The author's hypothesis of correlating the four types of heterochrony with genome size and PG index (peramorphic index) is illustrated in Figure 8. A large PG index is related to peramorphosis and a small one to paedomorphosis. The small genome size, roughly represented by the nucleus size of granular cells, is related to acceleration and progenesis, which, at least progenesis, may be the result of r-selection, while the large genome size is related to hypermorphosis and neoteny which may be the result of K-selection.

Using the data of the nucleus size of the cerebellar granular and Purkinje's cells of 43 species of tetrapods (Tsuneki, unpublished), the author tentatively depicted a figure similar to Figure 8. In this figure, mammals occupy the center, birds occupy the area of acceleration, lizards occupy the area of progenesis, snakes occupy the area of progenesis and neoteny, turtles occupy the area of hypermorphosis (though near to the center of the figure), frogs occupy the area of neoteny, and urodeles occupy the area of extreme neoteny. The upper right-hand corner, the typical hypermorphosis corner, is occupied by few species both in tetrapods (Tsuneki, unpublished) and in perciforms (Fig. 8). Highly peramorphic vertebrates with a large genome size could not be realized.

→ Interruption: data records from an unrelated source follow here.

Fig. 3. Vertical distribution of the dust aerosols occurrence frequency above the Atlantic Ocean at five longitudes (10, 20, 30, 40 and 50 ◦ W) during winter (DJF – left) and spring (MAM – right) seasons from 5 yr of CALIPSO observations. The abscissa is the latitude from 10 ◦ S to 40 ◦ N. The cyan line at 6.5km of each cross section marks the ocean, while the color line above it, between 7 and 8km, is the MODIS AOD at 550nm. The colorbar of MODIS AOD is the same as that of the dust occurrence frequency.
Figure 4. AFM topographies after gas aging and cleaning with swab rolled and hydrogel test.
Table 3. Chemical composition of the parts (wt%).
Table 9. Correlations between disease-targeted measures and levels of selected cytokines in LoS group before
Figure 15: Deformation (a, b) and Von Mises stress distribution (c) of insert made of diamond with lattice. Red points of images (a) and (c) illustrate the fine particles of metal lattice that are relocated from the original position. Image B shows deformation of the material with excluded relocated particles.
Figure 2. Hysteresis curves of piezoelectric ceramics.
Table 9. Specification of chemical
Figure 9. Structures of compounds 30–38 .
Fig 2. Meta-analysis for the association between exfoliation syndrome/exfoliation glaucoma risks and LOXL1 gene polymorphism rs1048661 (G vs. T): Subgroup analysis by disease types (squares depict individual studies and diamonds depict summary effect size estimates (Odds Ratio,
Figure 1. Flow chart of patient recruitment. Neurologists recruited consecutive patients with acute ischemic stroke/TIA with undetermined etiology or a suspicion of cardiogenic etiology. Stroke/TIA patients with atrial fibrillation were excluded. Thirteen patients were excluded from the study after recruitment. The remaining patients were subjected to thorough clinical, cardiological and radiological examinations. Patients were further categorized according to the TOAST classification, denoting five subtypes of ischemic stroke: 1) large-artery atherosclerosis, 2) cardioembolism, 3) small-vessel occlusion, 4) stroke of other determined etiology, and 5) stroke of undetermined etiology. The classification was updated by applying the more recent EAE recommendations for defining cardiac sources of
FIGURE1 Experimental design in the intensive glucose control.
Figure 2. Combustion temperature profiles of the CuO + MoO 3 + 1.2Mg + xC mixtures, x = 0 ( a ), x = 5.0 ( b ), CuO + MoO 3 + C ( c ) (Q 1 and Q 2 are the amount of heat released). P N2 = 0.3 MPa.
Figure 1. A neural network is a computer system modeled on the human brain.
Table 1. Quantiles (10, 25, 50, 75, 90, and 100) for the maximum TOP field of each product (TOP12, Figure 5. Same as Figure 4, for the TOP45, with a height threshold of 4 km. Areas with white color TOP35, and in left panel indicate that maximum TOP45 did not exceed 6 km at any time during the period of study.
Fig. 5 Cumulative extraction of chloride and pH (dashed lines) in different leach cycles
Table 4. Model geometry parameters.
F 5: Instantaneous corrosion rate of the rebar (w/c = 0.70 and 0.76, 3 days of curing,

Some of the difference in nuclear size may be insignificant in terms of adaptation and thus may be neutral. However, apart from the fundamental difference of gene numbers among organisms of fundamentally different body size and organization, the nucleus size in a monophyletic group may frequently have some biological significance not only in terms of K-, r-selection, but also in terms of heterochrony. This kind of argument may appear to be reliant on “ad hoc" explanations, but these explanations could be united to create a more unified biology. In this biology, genetics (DNA), cytology (nucleus and cell size), embryology (heterochrony), morphology (heterochrony), physiology (metabolic activity), systematics (speciation), and ecology (K-, r-selection) are all to be assembled.